● **What to do**: Copy each line of the records that includes "Improvement".

Plain-text document sources:
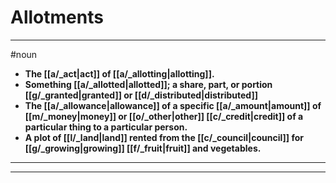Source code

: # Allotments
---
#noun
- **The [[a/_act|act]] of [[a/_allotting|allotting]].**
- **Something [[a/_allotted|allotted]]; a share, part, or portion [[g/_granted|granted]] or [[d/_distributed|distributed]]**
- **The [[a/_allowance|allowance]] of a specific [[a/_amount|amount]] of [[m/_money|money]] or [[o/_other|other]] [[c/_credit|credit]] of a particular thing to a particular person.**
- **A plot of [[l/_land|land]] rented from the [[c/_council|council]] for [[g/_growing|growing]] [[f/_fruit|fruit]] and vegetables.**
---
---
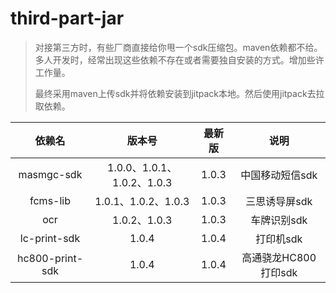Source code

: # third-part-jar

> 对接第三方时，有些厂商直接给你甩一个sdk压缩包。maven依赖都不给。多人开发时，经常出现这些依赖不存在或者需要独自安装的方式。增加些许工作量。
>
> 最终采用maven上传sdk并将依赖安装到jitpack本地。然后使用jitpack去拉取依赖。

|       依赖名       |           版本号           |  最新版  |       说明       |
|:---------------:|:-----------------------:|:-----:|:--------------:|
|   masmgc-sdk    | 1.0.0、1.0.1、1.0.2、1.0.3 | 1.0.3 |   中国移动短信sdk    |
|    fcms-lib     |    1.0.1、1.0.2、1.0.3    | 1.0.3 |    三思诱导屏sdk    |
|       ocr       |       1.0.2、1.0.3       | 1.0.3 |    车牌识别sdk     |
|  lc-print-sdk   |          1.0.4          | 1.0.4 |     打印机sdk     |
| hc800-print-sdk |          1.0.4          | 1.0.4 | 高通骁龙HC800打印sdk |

---

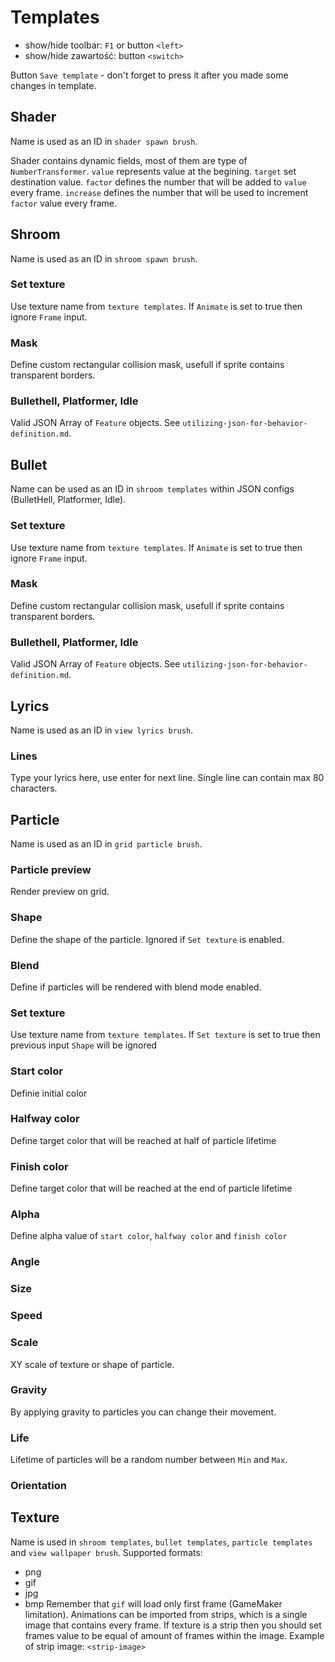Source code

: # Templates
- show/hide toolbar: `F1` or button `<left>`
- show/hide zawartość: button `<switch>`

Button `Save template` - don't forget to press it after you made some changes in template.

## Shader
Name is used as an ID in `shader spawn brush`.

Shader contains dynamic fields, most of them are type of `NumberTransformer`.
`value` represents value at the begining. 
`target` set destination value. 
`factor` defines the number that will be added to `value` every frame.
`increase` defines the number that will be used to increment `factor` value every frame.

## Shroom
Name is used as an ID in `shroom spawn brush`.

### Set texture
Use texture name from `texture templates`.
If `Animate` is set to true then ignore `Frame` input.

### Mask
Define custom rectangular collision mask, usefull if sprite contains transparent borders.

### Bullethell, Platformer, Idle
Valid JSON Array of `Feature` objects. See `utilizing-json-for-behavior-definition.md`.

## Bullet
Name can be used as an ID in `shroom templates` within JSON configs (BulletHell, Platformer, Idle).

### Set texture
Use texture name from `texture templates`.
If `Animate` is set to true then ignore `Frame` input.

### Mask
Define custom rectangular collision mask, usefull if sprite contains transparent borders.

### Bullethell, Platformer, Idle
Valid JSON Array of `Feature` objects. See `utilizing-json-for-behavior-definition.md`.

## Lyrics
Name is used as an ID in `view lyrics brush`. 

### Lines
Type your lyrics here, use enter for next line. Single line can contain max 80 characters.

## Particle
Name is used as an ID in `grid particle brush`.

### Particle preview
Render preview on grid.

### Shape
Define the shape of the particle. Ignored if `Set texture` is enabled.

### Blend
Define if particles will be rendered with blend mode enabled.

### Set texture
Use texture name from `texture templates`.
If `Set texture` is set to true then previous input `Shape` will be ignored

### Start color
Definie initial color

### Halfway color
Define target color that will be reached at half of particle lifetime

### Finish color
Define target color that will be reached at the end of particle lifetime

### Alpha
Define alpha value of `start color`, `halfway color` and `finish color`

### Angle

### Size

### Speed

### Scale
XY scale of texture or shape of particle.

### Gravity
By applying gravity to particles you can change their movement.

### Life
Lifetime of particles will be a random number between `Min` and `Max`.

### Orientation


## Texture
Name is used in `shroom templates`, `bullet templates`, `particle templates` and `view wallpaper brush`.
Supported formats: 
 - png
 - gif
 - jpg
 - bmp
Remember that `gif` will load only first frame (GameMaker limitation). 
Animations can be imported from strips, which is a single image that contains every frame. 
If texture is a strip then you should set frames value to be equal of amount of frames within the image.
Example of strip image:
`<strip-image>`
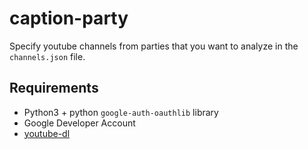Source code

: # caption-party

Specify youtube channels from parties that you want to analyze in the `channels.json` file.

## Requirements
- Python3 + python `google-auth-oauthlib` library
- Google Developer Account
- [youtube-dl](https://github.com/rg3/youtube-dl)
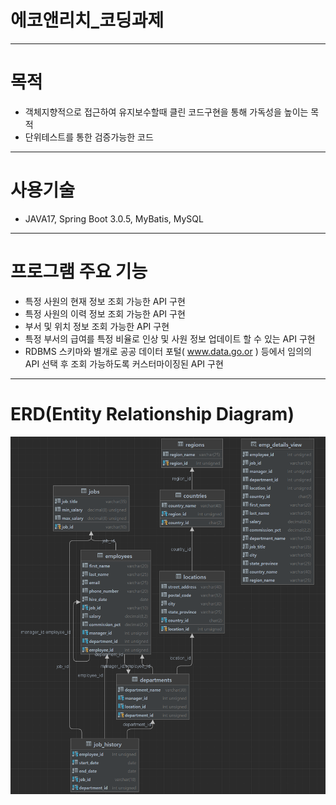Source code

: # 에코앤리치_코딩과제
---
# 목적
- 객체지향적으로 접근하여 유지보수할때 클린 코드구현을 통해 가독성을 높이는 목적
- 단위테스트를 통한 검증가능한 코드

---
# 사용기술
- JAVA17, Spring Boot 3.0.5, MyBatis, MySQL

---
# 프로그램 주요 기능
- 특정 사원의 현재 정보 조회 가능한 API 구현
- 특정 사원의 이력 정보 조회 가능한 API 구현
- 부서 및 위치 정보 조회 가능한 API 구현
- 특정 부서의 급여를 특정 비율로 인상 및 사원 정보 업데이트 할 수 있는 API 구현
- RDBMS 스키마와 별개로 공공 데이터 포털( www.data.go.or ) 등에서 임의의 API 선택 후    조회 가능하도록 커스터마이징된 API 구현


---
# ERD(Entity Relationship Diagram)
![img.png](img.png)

...

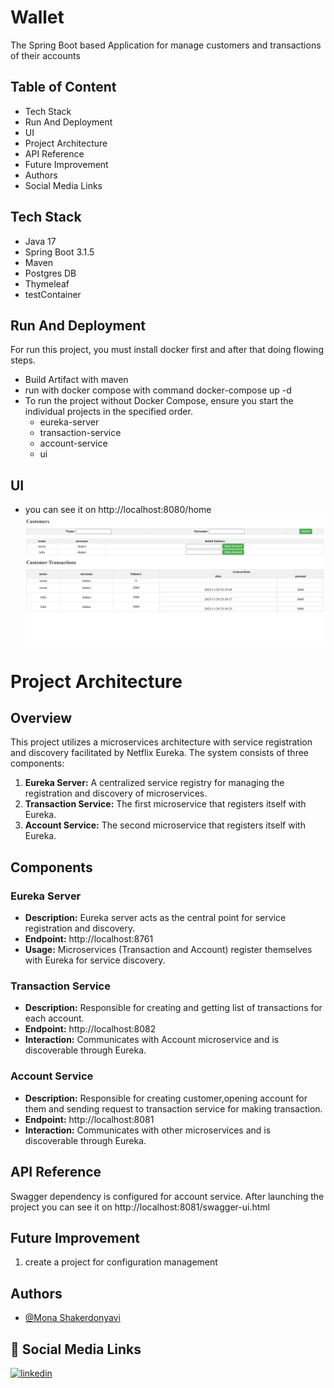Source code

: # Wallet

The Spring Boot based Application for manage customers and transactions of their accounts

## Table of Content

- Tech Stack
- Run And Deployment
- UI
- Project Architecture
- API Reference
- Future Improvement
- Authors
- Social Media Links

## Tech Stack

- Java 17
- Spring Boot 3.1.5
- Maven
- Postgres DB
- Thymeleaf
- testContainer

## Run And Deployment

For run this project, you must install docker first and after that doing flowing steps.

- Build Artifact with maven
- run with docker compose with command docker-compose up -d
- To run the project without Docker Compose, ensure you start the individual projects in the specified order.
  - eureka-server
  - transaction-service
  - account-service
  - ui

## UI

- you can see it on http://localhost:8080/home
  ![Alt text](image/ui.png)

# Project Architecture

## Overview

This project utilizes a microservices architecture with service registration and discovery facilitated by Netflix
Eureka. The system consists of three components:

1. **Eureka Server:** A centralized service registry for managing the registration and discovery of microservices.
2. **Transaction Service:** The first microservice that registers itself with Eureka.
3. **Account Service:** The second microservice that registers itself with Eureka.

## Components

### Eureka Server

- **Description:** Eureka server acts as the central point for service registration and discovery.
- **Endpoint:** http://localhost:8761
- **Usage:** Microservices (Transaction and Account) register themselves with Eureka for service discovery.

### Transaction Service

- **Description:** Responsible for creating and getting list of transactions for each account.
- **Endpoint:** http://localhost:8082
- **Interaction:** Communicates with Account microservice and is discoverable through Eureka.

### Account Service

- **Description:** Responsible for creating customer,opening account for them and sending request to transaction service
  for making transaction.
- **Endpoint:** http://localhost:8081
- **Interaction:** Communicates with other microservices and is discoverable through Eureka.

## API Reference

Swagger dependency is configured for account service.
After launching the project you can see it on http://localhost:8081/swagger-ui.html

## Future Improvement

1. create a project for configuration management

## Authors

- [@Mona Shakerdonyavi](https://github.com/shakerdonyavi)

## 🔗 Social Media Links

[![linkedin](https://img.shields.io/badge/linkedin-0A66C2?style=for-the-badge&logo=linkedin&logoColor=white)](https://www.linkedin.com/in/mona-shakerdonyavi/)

● **Exercise answer**:
- Future Improvement
## Future Improvement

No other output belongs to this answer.